▶ [WORK ITEM]: Beginning with the line that contains "Z16-0013 – Page 3", retype the entries below exactly, ending with the line that contains "Adjacent land uses". Leave out any pictures.
PROVIDED ENTRIES below:
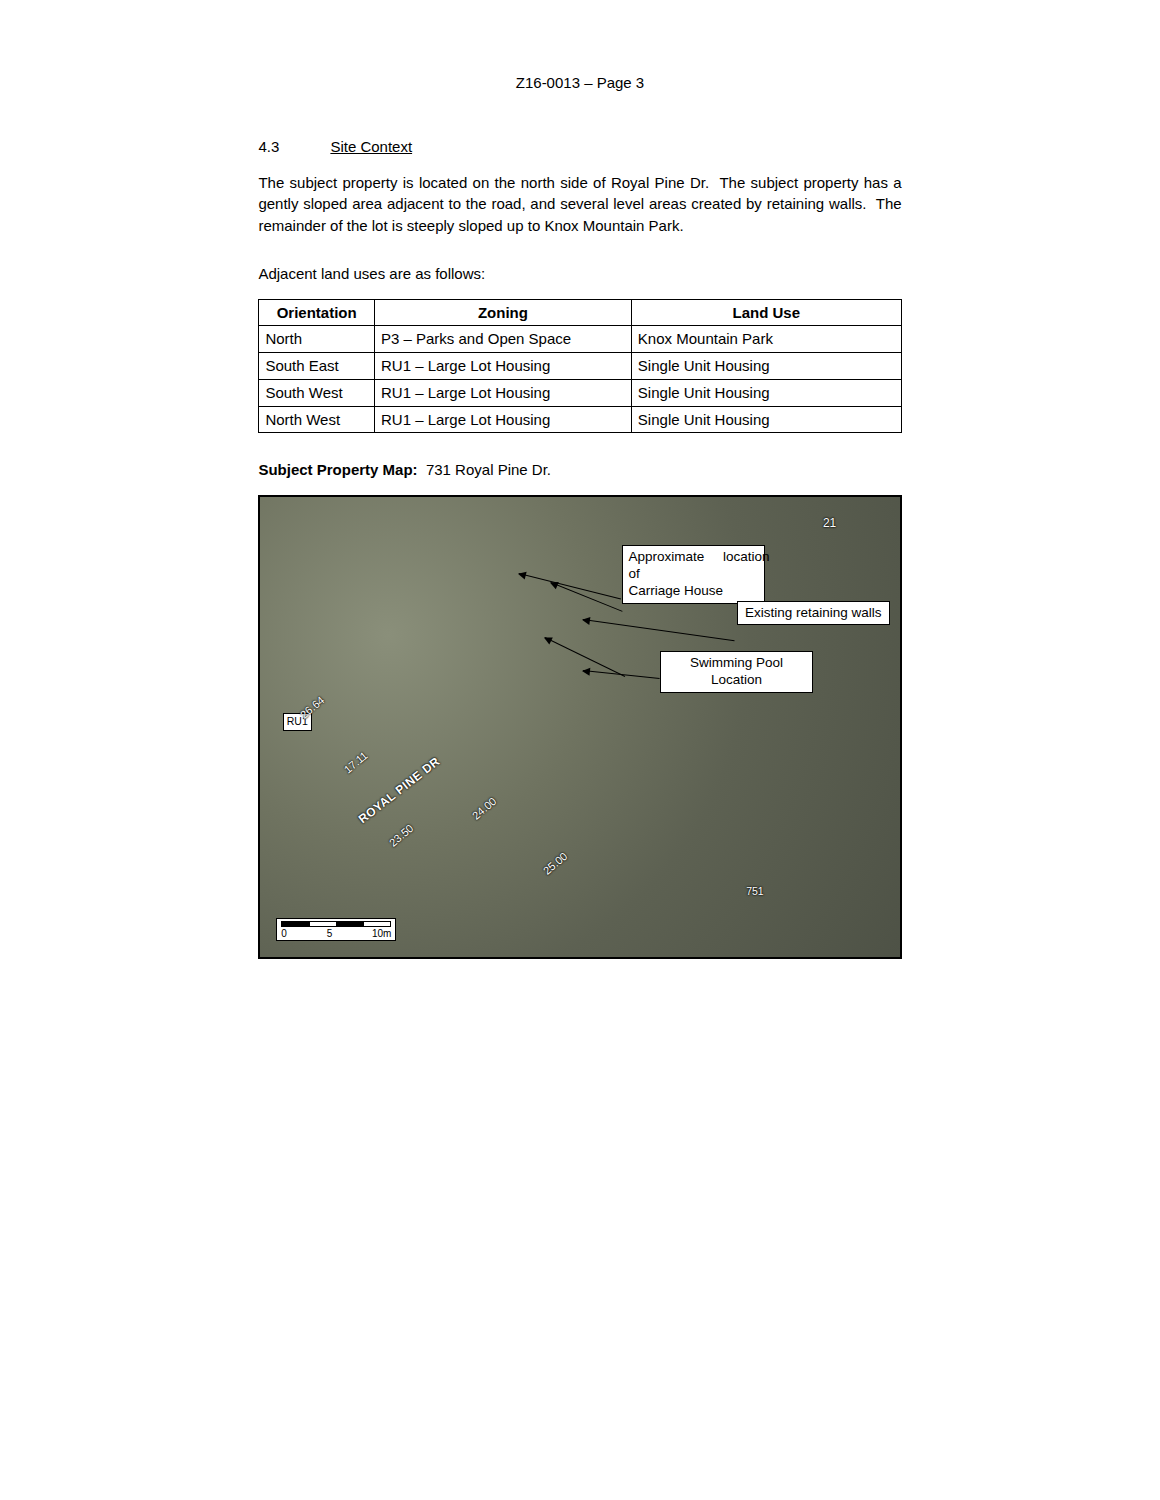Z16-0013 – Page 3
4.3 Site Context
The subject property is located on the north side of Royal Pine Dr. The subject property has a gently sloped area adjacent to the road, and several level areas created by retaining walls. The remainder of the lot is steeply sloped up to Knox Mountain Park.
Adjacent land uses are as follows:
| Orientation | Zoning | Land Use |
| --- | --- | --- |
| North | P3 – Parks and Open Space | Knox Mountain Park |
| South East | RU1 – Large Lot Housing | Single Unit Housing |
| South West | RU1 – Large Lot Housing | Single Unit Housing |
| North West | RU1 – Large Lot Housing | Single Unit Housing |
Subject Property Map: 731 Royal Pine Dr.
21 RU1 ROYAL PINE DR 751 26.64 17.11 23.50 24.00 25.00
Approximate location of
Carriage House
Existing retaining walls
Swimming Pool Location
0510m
End of PROVIDED ENTRIES.
PROVIDED ENTRIES below:
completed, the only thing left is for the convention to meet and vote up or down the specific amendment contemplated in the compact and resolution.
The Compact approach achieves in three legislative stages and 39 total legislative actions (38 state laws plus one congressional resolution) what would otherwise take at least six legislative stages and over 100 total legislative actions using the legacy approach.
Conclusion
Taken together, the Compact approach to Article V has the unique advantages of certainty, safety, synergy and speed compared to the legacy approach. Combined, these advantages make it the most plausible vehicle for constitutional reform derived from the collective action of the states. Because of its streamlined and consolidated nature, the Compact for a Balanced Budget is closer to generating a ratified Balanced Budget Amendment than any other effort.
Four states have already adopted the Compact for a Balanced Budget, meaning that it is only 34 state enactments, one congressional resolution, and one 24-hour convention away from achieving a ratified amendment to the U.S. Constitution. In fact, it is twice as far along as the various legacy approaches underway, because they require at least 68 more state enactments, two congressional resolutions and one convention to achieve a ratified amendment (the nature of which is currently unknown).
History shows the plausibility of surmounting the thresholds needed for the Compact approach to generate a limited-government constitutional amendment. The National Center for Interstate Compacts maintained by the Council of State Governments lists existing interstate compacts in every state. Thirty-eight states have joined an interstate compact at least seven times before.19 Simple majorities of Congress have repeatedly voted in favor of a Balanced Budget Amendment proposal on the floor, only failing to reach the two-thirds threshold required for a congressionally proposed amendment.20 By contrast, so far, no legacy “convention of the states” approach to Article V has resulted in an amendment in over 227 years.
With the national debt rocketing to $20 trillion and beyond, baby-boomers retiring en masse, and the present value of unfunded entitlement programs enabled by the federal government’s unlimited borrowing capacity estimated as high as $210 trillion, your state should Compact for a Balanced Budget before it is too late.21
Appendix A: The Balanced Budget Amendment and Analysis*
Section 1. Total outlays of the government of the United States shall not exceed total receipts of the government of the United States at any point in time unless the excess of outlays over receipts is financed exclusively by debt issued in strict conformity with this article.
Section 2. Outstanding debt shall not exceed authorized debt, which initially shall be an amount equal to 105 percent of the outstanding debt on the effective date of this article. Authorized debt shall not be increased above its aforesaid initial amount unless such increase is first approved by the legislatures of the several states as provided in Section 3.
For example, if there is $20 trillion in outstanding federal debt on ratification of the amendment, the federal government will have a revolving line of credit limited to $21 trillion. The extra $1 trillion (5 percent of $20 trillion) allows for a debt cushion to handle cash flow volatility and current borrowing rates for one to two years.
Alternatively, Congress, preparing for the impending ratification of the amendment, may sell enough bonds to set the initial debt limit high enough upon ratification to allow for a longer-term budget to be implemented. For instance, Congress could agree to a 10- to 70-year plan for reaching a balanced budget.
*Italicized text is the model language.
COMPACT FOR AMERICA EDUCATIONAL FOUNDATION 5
End of PROVIDED ENTRIES.
PROVIDED ENTRIES below:
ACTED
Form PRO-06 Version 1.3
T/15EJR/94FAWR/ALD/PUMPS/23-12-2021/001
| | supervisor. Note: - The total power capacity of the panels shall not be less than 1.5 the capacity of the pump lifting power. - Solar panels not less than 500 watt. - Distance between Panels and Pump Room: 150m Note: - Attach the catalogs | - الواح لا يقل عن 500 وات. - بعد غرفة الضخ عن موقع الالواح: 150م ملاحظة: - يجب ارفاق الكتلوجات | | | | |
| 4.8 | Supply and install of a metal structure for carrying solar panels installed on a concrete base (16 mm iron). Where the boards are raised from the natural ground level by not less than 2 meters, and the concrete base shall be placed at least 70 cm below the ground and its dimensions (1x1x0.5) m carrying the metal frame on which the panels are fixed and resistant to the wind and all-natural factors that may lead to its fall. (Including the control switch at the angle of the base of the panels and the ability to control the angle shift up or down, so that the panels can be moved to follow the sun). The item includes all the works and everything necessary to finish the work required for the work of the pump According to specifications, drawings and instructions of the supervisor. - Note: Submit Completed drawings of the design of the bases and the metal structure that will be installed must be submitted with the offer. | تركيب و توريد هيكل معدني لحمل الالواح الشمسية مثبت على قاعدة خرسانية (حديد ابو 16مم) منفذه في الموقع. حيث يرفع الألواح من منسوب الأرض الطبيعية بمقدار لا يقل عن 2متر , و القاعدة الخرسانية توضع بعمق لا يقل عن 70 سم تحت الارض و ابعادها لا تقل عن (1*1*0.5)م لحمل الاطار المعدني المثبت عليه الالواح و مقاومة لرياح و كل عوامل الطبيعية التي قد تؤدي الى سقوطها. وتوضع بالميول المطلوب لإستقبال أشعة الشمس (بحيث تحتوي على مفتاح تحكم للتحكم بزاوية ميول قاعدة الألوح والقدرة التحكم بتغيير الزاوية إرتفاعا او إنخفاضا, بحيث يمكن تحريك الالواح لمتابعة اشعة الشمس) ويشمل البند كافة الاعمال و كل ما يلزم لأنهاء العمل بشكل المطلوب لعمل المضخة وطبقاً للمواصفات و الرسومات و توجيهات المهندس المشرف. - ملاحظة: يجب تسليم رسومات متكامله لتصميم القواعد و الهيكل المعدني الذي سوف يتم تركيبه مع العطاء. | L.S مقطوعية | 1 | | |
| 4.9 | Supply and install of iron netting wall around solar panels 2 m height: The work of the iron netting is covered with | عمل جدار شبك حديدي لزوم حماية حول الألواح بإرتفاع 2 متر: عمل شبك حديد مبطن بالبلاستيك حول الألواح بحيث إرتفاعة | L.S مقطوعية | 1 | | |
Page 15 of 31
End of PROVIDED ENTRIES.
▶ [SOLUTION TO THIS EXERCISE]:
Z16-0013 – Page 3
4.3 Site Context
The subject property is located on the north side of Royal Pine Dr. The subject property has a gently sloped area adjacent to the road, and several level areas created by retaining walls. The remainder of the lot is steeply sloped up to Knox Mountain Park.
Adjacent land uses are as follows:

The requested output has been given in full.